Publication year: 2003
Page count: 375
Publisher: Hodder and Stougthon
Summarizing Fforde is like summarizing Pratchett: all the funny and delightful bits are left off. This is a sequel to “the Eyre Affair”. If you like the idea of people able to climb into a book, do yourself a favor and read it. It’s great fun.
In “Lost in a Good Book” Thursday has mostly settled into her new life except that she has to do PR for Special Operations. She’s not happy about it because Goliath and SpecOps are constantly limiting what she can say about her operation inside the “Jane Eyre”. Then lots of strange coincidences start to happen and the plot starts to roll. Oh, and an original Shakespeare play is discovered. Maybe.
This isn’t as fluffy as the first book but it’s still great fun. Thursday is introduced to Jurisfiction which is a great concept. “Great Expectations” is featured a lot but Fforde references a lot of words, just like in the first book.
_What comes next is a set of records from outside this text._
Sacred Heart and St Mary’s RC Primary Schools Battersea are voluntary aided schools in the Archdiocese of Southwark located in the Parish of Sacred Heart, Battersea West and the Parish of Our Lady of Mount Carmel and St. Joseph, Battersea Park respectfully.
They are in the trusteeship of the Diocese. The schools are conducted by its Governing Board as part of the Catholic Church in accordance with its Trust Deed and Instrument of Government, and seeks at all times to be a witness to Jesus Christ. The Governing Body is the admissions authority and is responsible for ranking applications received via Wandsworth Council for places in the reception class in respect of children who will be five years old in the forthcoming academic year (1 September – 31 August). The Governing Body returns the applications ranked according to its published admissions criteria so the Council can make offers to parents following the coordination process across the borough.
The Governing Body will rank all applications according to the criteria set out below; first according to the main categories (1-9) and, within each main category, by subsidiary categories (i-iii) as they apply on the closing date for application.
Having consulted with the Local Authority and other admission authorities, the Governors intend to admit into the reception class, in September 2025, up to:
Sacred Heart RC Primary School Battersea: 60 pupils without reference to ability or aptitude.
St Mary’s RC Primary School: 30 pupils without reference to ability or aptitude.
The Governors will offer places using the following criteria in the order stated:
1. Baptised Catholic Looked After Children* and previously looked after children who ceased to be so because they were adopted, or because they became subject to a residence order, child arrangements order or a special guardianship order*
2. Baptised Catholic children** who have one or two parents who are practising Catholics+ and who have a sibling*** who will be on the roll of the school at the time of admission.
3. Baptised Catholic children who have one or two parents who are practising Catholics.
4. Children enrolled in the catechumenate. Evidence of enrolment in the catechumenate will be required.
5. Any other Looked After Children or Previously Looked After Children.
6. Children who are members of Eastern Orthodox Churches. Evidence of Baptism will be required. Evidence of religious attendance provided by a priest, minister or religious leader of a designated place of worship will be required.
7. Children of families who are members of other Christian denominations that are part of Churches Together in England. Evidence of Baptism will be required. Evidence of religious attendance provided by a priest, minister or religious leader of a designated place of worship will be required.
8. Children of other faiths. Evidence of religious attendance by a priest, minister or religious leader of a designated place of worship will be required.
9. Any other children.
Wonderful book for the most part. However, the main mystery was confusing and the reader has no chance of really working it out. I enjoyed it, but if you want to read a mystery in order to find out the culprit before the main character, you might not like this one. It also doesn’t really have an ending; it just stops. Fortunately, the next book is in the library. (I also think that I miss some of the jokes, since I’m not British. For example, England has a heavy cheese tax so the Welsh are smuggling cheese into England. Is Welsh cheese better? Worse? Or is it a joke about Welsh smuggling habits?)
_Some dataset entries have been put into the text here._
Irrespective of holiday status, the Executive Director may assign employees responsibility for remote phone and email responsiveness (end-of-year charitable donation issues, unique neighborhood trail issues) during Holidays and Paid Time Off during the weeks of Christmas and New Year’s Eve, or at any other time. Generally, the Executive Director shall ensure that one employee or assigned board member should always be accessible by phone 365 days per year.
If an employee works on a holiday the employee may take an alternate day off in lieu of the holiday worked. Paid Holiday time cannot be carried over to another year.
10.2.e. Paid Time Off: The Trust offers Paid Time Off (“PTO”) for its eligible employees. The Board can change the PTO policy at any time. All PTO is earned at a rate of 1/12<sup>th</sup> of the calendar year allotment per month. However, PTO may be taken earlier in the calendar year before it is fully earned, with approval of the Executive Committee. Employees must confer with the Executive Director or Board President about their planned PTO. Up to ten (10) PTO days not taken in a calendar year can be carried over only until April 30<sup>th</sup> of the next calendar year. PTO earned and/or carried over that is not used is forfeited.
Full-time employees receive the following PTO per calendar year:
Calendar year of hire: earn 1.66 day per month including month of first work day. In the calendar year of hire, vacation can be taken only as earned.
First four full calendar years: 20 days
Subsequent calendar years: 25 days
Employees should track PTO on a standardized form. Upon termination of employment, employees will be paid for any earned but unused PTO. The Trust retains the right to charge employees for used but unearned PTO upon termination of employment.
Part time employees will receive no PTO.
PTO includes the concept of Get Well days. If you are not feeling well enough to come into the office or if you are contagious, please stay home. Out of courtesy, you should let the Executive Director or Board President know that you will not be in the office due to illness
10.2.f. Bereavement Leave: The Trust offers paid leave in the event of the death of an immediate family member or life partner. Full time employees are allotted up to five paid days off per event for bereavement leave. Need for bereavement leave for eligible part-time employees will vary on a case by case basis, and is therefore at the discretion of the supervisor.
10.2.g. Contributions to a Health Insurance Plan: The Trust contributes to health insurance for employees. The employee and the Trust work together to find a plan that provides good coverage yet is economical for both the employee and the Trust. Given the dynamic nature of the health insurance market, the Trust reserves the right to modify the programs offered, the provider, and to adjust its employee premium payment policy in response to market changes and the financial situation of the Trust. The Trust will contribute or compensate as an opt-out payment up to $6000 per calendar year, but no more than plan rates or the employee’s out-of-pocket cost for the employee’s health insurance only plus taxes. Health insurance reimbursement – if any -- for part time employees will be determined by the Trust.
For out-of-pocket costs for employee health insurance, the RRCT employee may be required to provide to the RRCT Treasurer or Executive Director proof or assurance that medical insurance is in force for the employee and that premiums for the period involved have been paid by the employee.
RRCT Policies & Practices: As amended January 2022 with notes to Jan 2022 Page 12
Anyway it’s full of great quotes:
“Her majesty is one verb short of a sentence.”
“I could almost see common sense and denial fighting away at each other within her. In the end, denial won, as it so often does.”
“The universe always moves from an ordered state to a disordered one; that a glass may fall to the ground and shatter yet you never see a broken glass reassemble itself and then jump back on the table.”